The problem that How to See a Work of Art in Total Darkness inscribes in its elegant analysis remains that “blackness,” like “black art,” refuses to stay within boundaries. Does it come from inside or from outside? And who gets to decide this, to name it, to see it? Although many of us in visual studies can agree that race is a fiction and gender a performance dependent on fictions—we “know very well, but nonetheless”—race and gender remain stubbornly material in their effects. Everything goes on “as if.” And it is this “as if” that matters, that forms the matter of the matter of things that both are and are not material, of objects that we must continually reframe because they are both fugitive and stubbornly durable, both elusive and intractable.

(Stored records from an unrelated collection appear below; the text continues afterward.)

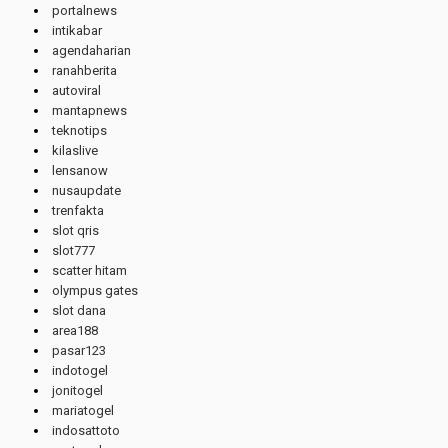
portalnews
intikabar
agendaharian
ranahberita
autoviral
mantapnews
teknotips
kilaslive
lensanow
nusaupdate
trenfakta
slot qris
slot777
scatter hitam
olympus gates
slot dana
area188
pasar123
indotogel
jonitogel
mariatogel
indosattoto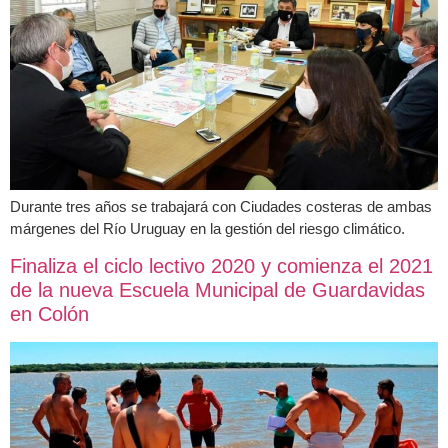
Durante tres años se trabajará con Ciudades costeras de ambas
márgenes del Río Uruguay en la gestión del riesgo climático.
Finaliza el ciclo lectivo 2020 y comienza el 2021
de la nueva Escuela Municipal de Guardavidas
en Colón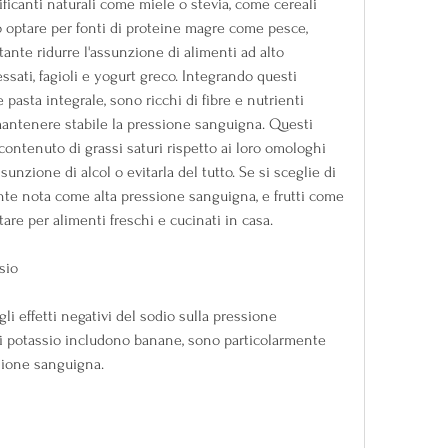
ficanti naturali come miele o stevia, come cereali 
lio optare per fonti di proteine magre come pesce, 
rtante ridurre l'assunzione di alimenti ad alto 
sati, fagioli e yogurt greco. Integrando questi 
e pasta integrale, sono ricchi di fibre e nutrienti 
antenere stabile la pressione sanguigna. Questi 
ontenuto di grassi saturi rispetto ai loro omologhi 
assunzione di alcol o evitarla del tutto. Se si sceglie di 
 nota come alta pressione sanguigna, e frutti come 
are per alimenti freschi e cucinati in casa.
sio
gli effetti negativi del sodio sulla pressione 
di potassio includono banane, sono particolarmente 
ssione sanguigna.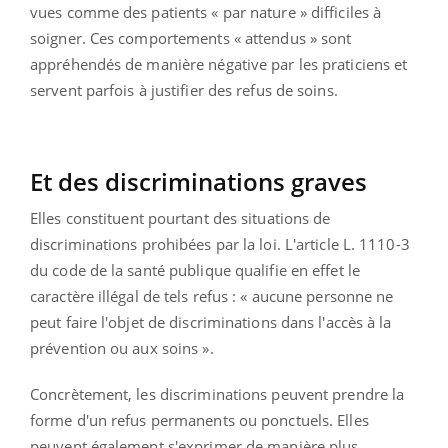
vues comme des patients « par nature » difficiles à
soigner. Ces comportements « attendus » sont
appréhendés de manière négative par les praticiens et
servent parfois à justifier des refus de soins.
Et des discriminations graves
Elles constituent pourtant des situations de
discriminations prohibées par la loi. L'article L. 1110-3
du code de la santé publique qualifie en effet le
caractère illégal de tels refus : « aucune personne ne
peut faire l'objet de discriminations dans l'accès à la
prévention ou aux soins ».
Concrètement, les discriminations peuvent prendre la
forme d'un refus permanents ou ponctuels. Elles
peuvent également s'exprimer de manière plus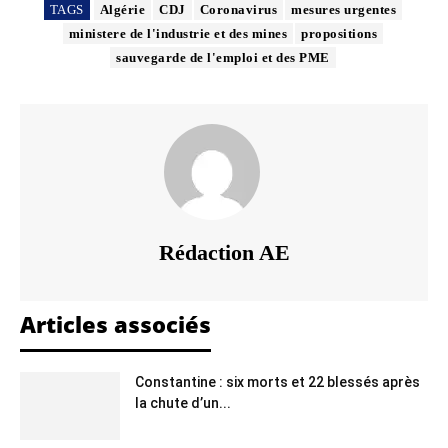
TAGS
Algérie
CDJ
Coronavirus
mesures urgentes
ministere de l'industrie et des mines
propositions
sauvegarde de l'emploi et des PME
Rédaction AE
Articles associés
Constantine : six morts et 22 blessés après
la chute d’un...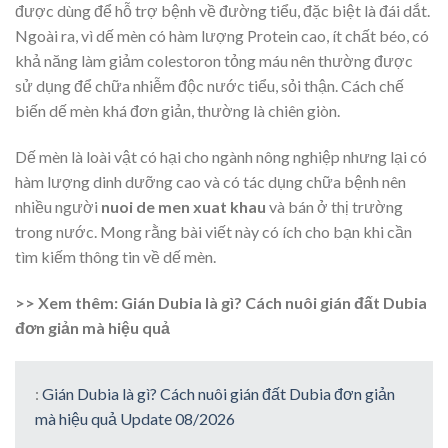
được dùng để hỗ trợ bệnh về đường tiểu, đặc biệt là đái dắt.
Ngoài ra, vì dế mèn có hàm lượng Protein cao, ít chất béo, có
khả năng làm giảm colestoron tỏng máu nên thường được
sử dụng để chữa nhiễm độc nước tiểu, sỏi thận. Cách chế
biến dế mèn khá đơn giản, thường là chiên giòn.
Dế mèn là loài vật có hại cho ngành nông nghiệp nhưng lại có
hàm lượng dinh dưỡng cao và có tác dụng chữa bệnh nên
nhiều người
nuoi de men xuat khau
và bán ở thị trường
trong nước. Mong rằng bài viết này có ích cho bạn khi cần
tìm kiếm thông tin về dế mèn.
>> Xem thêm: Gián Dubia là gì? Cách nuôi gián đất Dubia
đơn giản mà hiệu quả
:
Gián Dubia là gì? Cách nuôi gián đất Dubia đơn giản
mà hiệu quả Update 08/2026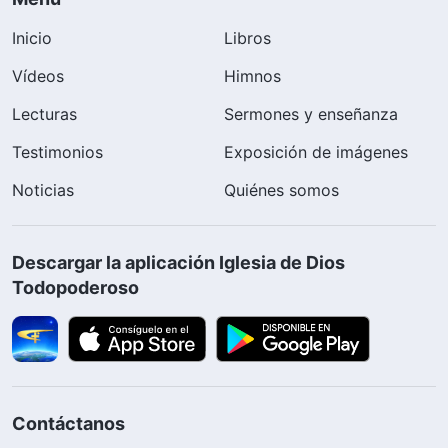
Inicio
Libros
Vídeos
Himnos
Lecturas
Sermones y enseñanza
Testimonios
Exposición de imágenes
Noticias
Quiénes somos
Descargar la aplicación Iglesia de Dios
Todopoderoso
Contáctanos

Problems of representation and its politics are doggedly moving targets; they resist our efforts at stable framing, and yet, in their stickiness, they cling materially to a fictional ground that never quite fully anchors them.
Returning where I started: in a late chapter of Death at 24× titled “Delaying Cinema,” Laura Mulvey revisits the overlay of spectrality she finds in digitized film. As digital technology permits us to arrest the movement of film, to fragment the original object, it also allows us to restore the traces of the celluloid medium’s indexicality, its archival functions as a document of its moment. Mulvey offers us a reading of Imitation of Life that she contends is possible only through digital technology, precisely because it lets us see what would have passed too quickly at 24×. “Of course,” she writes, “to still ‘a frozen moment’ on celluloid, on an editing table, is to redouble the effect and to trigger immediately a reflection on the cinema’s essential duality, its tension between movement and stillness.” She’ll call this effect “the ghostly presence of the still strip of film on which the illusion of movement depends” (Mulvey 2006, 155). Thus this technology restores a spectral trace, which is there but not visible: Benjamin’s “optical unconscious.”